Amerika’da güzel bir apartman binasında annesiyle (Isabelle Huppert) yaşayan Beatrice (Noomi Rapace), yakın zamanda bir trafik kazasından yüzünün yarısında oluşan feci yaralarla (?) kurtulmuştur. Kazaya sebebiyet veren adam birkaç hafta hapis cezası alıp kurtulduğu için ona kin doludur ve karşı apartmandaki yakışıklı adamın (Colin Farrel) bir gün evinde birini öldürdüğüne tanık olur, videoya kaydeder ve onu tehdit eder. Madem adam öldürebilmektedir, kin duyduğu adamı öldürmezse, kayıtları polise verecektir. Kısa bir süre sonra tetikçi diye tanıştığı Victor’un da kendi intikamının peşinde olan yaralı bir adam olduğunu öğrenecek ve kalbini ona kaptıracaktır.
Filmde hoşuma giden duygu “umut” oldu aslında. Film ilk sahneden itibaren Victor’ın yaptığı işten pek de memnun olmadığının, bir yolunu bulsa normal bir yaşantıya dönmek isteyeceğinin ipuçlarını veriyor bize. Film, tetikçi arkadaşlarından birinin Victor’a sevdiği kadını ve çocuklarını, aslında hayatta önemli olan şeyin aile ve bağlar olduğunu farkettiğini anlatmasıyla ve Farrell’in, kaşları sağolsun, meşhur kaygılı bakışlarıyla açılıyor zira. Çok da ipucu vermeyelim ama Victor'un zaten aslında kurulu bir düzeninin olduğunu ama çok acı bir şekilde bozulduğu için hayatının bu hale geldiğini öğreniyoruz bir süre sonra.
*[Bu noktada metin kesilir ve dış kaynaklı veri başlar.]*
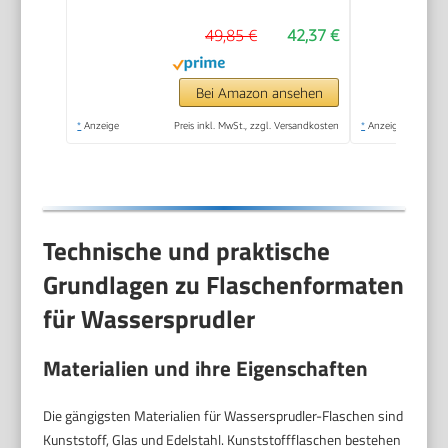
Soda Streamer
49,85 €
42,37 €
kompatibel mit 60 l
CO2 Zylindern
Bei Amazon ansehen
*
Anzeige
Preis inkl. MwSt., zzgl. Versandkosten
*
Anzeige
Technische und praktische
Grundlagen zu Flaschenformaten
für Wassersprudler
Materialien und ihre Eigenschaften
Die gängigsten Materialien für Wassersprudler-Flaschen sind
Kunststoff, Glas und Edelstahl. Kunststoffflaschen bestehen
Film sürprizini sona saklamıyor gerçi. Victor’un gizemini seyirciden saklamıyor çok fazla, sona bırakmıyor bu şoku. Bir süre sonra Victor’un sırrını paylaşarak ilerliyoruz. Bu da ister istemez merak duygumuzu alaşağı ediyor ve artık ne olacağını aşağı yukarı kestiriyoruz. Bunda bir sorun yok, illa sürpriz sonda patlamak zorunda değil elbette ama heyecan ve tempo zaten bir karmaşıkken, sürprizin de erken açıklanması, seyirciyi itebilecek bir etken. Fakat Farrell, umudu bir düşüp bir yükselen karakter yaratmakta gayet başarılı olmuş, Victor ile “umut”u takip etmek güzeldi.
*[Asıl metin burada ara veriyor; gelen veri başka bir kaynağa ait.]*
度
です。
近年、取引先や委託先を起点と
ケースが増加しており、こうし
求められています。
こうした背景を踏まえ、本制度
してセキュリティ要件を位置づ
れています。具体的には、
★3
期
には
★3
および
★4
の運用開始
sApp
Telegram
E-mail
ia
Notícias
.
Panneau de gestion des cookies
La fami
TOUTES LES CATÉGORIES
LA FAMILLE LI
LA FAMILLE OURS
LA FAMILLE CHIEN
Beni filmin senaryosunda epey hayalkırıklığına uğratan şey ise ölüm kalım meselesi olan kriminal olayların içinde Beatrice’in intikamının “yüzümdeki yaralar çok çirkin, bunu bana yapan adam ölsün”den öteye gidememiş olması ve üstelik nedense Beatrice’in yüzündeki bu yaraların iki tane kedi tırmığı gibi görünmesi… Hollywood filmi olduğu için “oyuncumuzu çirkinleştirmeyelim” diye düşünülmüş büyük ihtimalle ama işte senaryonun inandırıcılığını da o denli etkiliyor, bir küçük makyaj bile. Ejderha Dövmeli Kız’da saçla giyimle makyajla bambaşka bir kimliğe bürünebilen Rapace’nin yüzünde inandırıcı ve evet “rahatsız edici, cesur” bir yara makyajı olsa, bu inandırıcılık, oyuncunun izleyiciye geçirmek istediği intikam duygusuna bile yansırdı diye düşünüyorum.
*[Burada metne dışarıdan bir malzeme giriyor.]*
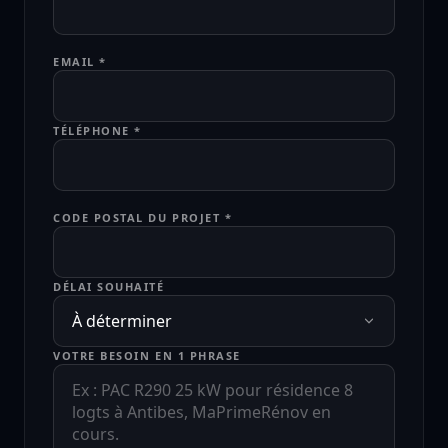
EMAIL *
TÉLÉPHONE *
CODE POSTAL DU PROJET *
DÉLAI SOUHAITÉ
VOTRE BESOIN EN 1 PHRASE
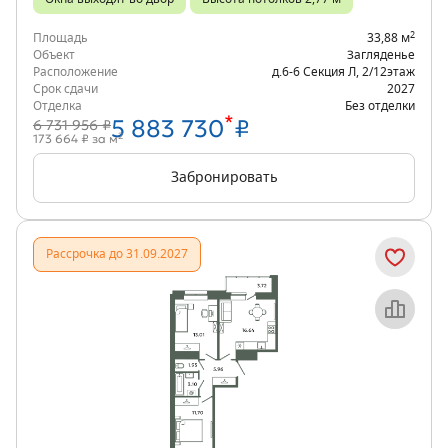
2
Площадь
33,88 м
Объект
Загляденье
Расположение
д.6-6 Секция Л
,
2/12
этаж
Срок сдачи
2027
Отделка
Без отделки
*
5 883 730
₽
6 731 956 ₽
2
173 664 ₽ за м
Забронировать
Рассрочка до 31.09.2027
Объект месяца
Evet, garip bir karışım bu film diyebiliriz, sanatsal Avrupa filmleriyle aksiyon Hollywood filmlerinin içiçe geçememiş, senaryosu da sarkan, ama bir yandan da kendini izleten bir karışımı… Colin Farrel, Noomi Rapace hayranlarını ise mutlu edebilir, zira iki oyuncunun arasında güzel bir kimya oluşmuş.